● **WHAT YOU NEED TO DO**: Rewrite the records starting at the line that contains "Arroz 5kg, Macarrão" and ending after the line that contains "What is the ratio", changing "scatter plot" to "scatter chart" and leaving everything else unchanged. Return only those lines.

Segment Open

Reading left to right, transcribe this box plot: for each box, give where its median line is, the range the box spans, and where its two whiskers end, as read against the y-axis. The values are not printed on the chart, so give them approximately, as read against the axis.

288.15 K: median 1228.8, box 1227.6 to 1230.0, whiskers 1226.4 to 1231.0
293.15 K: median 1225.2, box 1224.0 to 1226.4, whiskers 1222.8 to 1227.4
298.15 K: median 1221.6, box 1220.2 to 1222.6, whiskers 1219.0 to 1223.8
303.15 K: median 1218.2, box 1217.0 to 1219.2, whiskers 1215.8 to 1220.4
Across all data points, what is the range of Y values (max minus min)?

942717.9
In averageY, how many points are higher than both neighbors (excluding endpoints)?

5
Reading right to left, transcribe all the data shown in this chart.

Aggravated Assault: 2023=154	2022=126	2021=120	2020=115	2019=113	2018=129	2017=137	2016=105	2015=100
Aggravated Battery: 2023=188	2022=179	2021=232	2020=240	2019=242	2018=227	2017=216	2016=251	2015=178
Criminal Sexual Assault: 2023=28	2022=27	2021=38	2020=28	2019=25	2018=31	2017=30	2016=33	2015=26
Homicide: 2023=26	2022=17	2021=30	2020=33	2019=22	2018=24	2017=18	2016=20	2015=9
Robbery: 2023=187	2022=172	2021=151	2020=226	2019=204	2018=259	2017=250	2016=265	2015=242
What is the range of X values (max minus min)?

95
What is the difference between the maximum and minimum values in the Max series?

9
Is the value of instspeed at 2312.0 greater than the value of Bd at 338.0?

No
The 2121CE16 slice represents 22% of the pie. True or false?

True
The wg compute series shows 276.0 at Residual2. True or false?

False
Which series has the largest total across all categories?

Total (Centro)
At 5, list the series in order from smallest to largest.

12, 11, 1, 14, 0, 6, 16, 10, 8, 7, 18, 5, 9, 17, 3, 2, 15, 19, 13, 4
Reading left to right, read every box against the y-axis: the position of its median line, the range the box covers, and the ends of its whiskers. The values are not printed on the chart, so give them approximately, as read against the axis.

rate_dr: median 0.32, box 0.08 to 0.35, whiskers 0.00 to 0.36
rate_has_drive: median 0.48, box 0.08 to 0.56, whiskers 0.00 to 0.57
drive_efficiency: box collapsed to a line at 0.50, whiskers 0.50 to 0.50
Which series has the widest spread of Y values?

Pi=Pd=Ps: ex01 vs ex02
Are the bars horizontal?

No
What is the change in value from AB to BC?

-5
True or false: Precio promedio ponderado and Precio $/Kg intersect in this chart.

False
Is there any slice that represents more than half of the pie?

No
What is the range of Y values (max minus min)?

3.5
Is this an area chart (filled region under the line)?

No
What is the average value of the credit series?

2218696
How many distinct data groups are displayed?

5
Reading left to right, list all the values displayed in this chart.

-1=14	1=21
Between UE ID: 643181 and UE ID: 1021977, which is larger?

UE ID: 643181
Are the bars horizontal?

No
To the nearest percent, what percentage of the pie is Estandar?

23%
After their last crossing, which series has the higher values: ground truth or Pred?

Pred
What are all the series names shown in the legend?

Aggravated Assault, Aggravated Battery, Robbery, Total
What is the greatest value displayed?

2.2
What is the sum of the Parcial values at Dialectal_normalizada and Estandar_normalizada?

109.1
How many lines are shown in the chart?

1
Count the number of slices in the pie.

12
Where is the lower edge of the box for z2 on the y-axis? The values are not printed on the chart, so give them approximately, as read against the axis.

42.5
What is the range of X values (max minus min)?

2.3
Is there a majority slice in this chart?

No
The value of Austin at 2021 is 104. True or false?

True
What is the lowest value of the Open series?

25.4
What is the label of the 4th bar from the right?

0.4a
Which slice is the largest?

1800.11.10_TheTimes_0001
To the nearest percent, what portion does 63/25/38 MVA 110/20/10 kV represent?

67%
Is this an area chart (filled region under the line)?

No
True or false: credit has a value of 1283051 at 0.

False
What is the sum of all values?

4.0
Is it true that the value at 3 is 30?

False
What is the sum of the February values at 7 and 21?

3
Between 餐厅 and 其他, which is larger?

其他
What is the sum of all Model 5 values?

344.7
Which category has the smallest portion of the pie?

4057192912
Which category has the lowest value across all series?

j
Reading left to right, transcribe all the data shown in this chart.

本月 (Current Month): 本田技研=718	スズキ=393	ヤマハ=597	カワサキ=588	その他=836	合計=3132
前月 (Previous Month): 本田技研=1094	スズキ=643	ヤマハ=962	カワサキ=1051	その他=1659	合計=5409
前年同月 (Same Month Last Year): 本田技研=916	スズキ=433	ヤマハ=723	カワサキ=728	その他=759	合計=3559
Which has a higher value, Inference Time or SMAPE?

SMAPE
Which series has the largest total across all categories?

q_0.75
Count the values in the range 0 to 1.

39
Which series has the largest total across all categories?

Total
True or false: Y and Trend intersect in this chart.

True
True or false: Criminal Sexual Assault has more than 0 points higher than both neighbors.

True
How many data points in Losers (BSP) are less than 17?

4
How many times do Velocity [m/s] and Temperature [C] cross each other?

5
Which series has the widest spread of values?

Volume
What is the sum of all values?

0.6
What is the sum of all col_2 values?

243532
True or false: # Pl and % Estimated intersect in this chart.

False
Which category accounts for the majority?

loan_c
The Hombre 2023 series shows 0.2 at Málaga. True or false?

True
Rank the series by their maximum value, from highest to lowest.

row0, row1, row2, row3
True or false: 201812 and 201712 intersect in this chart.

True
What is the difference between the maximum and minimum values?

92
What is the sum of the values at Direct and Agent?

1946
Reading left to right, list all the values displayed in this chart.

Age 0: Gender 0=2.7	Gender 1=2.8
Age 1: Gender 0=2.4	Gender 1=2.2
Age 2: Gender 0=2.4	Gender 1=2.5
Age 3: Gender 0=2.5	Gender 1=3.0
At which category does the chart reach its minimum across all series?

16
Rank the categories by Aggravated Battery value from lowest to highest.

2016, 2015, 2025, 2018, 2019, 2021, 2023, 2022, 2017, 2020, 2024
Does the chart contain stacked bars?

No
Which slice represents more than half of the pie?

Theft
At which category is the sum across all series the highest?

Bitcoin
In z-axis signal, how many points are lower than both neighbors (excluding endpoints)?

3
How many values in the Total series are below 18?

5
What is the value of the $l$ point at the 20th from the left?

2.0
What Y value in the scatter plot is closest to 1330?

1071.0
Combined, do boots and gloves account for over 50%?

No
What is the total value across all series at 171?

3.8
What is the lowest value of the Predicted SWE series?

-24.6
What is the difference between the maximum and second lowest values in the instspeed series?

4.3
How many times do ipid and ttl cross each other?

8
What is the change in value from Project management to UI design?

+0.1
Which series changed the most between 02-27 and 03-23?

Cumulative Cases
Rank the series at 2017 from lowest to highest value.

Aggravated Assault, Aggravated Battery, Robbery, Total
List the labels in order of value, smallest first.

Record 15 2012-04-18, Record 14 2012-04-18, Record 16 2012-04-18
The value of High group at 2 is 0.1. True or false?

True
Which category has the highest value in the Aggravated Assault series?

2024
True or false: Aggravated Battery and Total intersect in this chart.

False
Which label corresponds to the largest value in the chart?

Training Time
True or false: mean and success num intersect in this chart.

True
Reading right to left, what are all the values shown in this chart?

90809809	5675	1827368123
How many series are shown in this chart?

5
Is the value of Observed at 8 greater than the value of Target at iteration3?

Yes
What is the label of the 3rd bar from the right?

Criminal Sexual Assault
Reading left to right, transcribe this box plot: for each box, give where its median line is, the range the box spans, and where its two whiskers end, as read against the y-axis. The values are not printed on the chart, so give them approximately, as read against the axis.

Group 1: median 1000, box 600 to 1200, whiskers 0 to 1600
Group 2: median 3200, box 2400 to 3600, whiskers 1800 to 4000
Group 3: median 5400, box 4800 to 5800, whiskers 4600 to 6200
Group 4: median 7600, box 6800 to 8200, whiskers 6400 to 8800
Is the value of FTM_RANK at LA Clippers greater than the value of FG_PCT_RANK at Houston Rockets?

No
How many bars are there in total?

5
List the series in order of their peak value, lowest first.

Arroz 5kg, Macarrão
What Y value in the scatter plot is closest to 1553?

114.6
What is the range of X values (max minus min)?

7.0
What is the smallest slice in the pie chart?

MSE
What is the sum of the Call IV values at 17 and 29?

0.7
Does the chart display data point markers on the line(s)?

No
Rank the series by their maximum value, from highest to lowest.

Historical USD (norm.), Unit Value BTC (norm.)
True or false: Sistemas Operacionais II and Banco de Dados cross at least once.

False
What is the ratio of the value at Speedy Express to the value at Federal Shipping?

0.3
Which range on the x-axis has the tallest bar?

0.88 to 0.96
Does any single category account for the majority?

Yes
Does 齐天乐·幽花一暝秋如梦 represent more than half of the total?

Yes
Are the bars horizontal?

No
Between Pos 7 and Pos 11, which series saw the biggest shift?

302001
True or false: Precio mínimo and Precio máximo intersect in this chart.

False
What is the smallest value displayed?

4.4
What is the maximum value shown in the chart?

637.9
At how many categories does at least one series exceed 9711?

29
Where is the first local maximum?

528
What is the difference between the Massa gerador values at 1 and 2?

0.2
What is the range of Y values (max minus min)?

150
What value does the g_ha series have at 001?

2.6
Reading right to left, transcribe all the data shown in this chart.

Segment Closed

● **SOLUTION FOR THIS EXERCISE**:
Arroz 5kg, Macarrão
What Y value in the scatter chart is closest to 1553?

114.6
What is the range of X values (max minus min)?

7.0
What is the smallest slice in the pie chart?

MSE
What is the sum of the Call IV values at 17 and 29?

0.7
Does the chart display data point markers on the line(s)?

No
Rank the series by their maximum value, from highest to lowest.

Historical USD (norm.), Unit Value BTC (norm.)
True or false: Sistemas Operacionais II and Banco de Dados cross at least once.

False
What is the ratio of the value at Speedy Express to the value at Federal Shipping?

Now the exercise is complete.